PBPK modeling to predict chemical distribution in brain and adipose tissues
PBPK modeling is used to facilitate decision-making in drug discovery and Risk Assessment. PBPK models are based on various assumptions and simplifications to make them computationally tractable. Most existing high-throughput, open-source PBPK models predict chemical concentrations in major body compartments such as the liver, kidney, and gut. However, estimates for additional organs require specialized models. As an example, for neurotoxicity evaluations, chemical concentrations in the brain depend upon the activity of the blood-brain barrier. Incorporating the blood-brain barrier in a PBPK model and evaluating whether a chemical can cross this barrier is an important step in assessing the potential neurotoxicity of the chemical. Another limitation of existing open-source PBPK models is that they often do not include an explicit adipose tissue compartment. Adipose tissue plays a critical role in toxicokinetics by acting as a storage compartment for lipophilic chemicals and a source of continuous internal exposure as the chemical is released.
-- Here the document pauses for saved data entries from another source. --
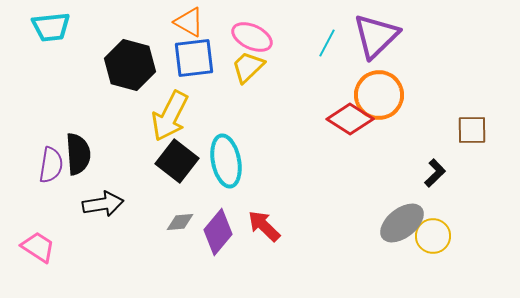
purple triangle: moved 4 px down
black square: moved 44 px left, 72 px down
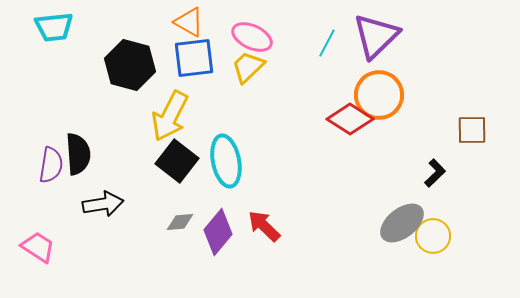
cyan trapezoid: moved 3 px right
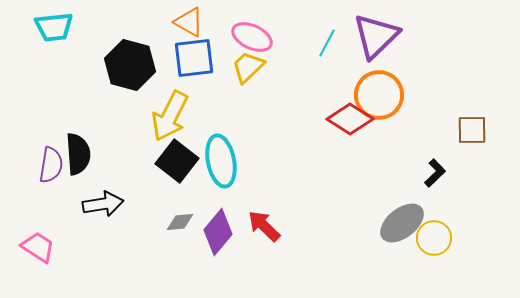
cyan ellipse: moved 5 px left
yellow circle: moved 1 px right, 2 px down
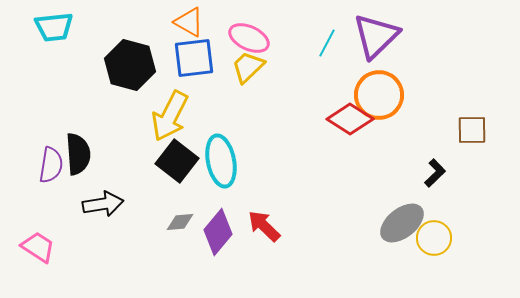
pink ellipse: moved 3 px left, 1 px down
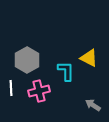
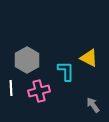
gray arrow: rotated 21 degrees clockwise
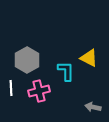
gray arrow: moved 2 px down; rotated 42 degrees counterclockwise
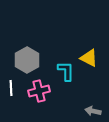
gray arrow: moved 4 px down
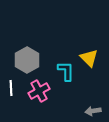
yellow triangle: rotated 18 degrees clockwise
pink cross: rotated 15 degrees counterclockwise
gray arrow: rotated 21 degrees counterclockwise
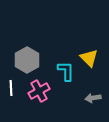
gray arrow: moved 13 px up
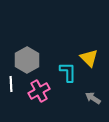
cyan L-shape: moved 2 px right, 1 px down
white line: moved 4 px up
gray arrow: rotated 42 degrees clockwise
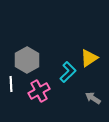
yellow triangle: rotated 42 degrees clockwise
cyan L-shape: rotated 45 degrees clockwise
To better estimate chemical concentrations in these two toxicologically relevant compartments, NIEHS and EPA scientists and collaborators added brain and adipose tissue compartments to the existing generic PBPK model from EPA’s httk R package (v2.2.2). Concentration–time profiles generated by the model for both hydrophilic and lipophilic chemicals were compared with in vivo data and also with predictions from commercial models. The alignment between the model's predictions against predictions from both commercial models and experimental data indicated that the PBPK model is robust and may be applicable to various aspects of drug development. The project is described in an abstract (Unnikrishnan et al.) accepted for a poster presentation at the 2024 annual meeting of the Society of Toxicology.